◆ EXERCISE BRIEF
Format the stretch of records from the start through the line containing "ರೂಪವೊಂದನ್ನು" as a Markdown table with columns n and Line, numbering each line and omitting blank lines.

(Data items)
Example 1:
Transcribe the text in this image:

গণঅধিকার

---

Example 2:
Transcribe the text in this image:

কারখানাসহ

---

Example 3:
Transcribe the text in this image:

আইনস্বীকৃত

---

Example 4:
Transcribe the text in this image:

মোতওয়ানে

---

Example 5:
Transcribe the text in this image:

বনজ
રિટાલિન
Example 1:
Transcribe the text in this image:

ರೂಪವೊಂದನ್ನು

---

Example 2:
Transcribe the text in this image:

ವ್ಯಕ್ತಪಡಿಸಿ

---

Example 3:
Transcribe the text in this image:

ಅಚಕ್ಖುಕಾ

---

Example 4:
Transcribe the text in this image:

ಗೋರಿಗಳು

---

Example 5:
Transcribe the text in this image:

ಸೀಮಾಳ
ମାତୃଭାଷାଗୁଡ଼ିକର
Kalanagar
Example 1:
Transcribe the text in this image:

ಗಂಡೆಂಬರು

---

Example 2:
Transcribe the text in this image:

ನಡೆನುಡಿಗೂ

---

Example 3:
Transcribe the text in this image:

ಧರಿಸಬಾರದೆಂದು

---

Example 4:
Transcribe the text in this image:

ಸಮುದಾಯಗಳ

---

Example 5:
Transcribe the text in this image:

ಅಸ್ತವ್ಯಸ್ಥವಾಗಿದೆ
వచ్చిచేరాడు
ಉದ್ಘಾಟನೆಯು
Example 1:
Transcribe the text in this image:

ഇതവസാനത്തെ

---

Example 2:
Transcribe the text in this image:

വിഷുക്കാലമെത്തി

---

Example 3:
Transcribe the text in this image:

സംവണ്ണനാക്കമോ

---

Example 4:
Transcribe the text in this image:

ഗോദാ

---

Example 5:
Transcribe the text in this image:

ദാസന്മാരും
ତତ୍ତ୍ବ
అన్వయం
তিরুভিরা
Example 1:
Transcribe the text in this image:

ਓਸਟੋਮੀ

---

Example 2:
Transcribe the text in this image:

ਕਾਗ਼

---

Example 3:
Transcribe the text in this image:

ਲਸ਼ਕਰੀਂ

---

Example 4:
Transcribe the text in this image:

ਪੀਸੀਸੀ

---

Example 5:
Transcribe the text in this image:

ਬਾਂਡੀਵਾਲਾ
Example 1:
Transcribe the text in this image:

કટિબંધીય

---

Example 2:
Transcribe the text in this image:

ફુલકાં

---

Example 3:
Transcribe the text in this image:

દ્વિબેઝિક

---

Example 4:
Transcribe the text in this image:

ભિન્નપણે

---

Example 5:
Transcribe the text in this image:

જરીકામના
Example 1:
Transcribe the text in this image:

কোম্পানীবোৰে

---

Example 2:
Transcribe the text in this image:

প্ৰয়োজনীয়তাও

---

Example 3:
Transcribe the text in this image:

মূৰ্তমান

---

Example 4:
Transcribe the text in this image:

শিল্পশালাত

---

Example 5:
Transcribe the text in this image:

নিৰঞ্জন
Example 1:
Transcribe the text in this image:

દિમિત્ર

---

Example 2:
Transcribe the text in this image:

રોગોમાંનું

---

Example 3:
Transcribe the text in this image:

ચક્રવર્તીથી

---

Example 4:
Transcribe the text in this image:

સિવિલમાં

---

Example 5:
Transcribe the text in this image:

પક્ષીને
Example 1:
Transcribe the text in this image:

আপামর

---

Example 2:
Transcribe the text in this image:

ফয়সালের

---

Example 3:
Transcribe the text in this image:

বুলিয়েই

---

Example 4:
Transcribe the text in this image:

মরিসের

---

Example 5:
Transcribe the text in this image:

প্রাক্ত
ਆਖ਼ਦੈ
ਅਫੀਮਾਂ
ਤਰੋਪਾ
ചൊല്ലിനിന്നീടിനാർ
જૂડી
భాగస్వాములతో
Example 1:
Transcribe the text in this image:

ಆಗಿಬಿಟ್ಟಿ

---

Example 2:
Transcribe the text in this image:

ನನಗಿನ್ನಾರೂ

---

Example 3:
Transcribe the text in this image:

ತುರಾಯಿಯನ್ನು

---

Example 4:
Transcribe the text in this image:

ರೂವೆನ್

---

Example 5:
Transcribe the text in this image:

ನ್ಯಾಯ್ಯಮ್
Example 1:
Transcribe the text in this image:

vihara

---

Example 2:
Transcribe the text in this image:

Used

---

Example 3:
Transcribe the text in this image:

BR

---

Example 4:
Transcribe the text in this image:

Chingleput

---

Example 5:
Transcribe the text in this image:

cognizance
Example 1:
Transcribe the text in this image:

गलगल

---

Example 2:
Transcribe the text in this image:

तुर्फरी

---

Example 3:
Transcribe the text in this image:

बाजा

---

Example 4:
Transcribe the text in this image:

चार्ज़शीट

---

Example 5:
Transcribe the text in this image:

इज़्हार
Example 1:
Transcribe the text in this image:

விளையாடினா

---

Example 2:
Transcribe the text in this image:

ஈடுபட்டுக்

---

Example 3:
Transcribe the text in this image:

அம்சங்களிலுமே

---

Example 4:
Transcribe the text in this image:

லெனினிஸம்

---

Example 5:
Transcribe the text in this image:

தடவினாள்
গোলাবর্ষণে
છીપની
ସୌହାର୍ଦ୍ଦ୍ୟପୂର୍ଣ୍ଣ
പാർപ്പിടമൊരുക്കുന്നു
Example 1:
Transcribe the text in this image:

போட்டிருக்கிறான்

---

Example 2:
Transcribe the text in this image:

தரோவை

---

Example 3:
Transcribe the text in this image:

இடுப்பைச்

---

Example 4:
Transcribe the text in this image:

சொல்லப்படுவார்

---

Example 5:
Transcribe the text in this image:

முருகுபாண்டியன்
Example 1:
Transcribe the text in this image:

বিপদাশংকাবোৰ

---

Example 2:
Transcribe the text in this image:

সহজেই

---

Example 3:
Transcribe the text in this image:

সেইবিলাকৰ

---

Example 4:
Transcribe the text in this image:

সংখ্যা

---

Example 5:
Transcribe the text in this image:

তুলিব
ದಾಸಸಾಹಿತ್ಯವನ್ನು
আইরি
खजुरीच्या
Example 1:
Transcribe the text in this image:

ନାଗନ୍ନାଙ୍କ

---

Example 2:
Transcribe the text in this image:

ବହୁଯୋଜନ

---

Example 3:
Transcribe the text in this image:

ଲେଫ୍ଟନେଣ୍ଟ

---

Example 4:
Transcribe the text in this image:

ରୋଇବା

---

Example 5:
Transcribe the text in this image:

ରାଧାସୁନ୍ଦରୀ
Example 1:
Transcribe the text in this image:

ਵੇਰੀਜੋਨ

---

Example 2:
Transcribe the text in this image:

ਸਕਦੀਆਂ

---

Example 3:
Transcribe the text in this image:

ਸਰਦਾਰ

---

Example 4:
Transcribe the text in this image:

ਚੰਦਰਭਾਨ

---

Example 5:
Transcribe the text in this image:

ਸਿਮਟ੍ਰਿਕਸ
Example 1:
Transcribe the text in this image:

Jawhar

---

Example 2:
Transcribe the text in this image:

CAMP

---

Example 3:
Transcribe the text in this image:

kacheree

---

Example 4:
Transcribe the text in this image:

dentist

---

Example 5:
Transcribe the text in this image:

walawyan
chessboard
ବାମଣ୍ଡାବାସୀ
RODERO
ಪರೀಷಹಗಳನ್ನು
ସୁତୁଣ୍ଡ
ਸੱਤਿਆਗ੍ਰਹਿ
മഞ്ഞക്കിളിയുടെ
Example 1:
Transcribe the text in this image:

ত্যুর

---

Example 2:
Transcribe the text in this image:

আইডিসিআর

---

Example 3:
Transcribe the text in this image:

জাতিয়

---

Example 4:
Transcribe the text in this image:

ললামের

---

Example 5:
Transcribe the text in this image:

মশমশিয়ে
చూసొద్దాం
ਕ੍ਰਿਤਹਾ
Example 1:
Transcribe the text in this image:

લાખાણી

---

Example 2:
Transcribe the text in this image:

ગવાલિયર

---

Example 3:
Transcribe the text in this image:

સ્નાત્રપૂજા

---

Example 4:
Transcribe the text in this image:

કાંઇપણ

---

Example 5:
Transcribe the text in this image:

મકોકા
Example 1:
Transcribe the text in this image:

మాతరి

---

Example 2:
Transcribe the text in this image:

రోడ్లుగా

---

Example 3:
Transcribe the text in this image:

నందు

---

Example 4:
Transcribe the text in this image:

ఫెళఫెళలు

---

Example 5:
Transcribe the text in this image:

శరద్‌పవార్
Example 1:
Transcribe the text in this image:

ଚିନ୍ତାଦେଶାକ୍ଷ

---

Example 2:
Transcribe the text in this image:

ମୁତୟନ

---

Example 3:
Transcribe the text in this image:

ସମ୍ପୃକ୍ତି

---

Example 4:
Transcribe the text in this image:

◆ RESPONSE TO THIS EXERCISE
| n | Line |
|---|---|
| 1 | Example 1: |
| 2 | Transcribe the text in this image: |
| 3 | গণঅধিকার |
| 4 | --- |
| 5 | Example 2: |
| 6 | Transcribe the text in this image: |
| 7 | কারখানাসহ |
| 8 | --- |
| 9 | Example 3: |
| 10 | Transcribe the text in this image: |
| 11 | আইনস্বীকৃত |
| 12 | --- |
| 13 | Example 4: |
| 14 | Transcribe the text in this image: |
| 15 | মোতওয়ানে |
| 16 | --- |
| 17 | Example 5: |
| 18 | Transcribe the text in this image: |
| 19 | বনজ |
| 20 | રિટાલિન |
| 21 | Example 1: |
| 22 | Transcribe the text in this image: |
| 23 | ರೂಪವೊಂದನ್ನು |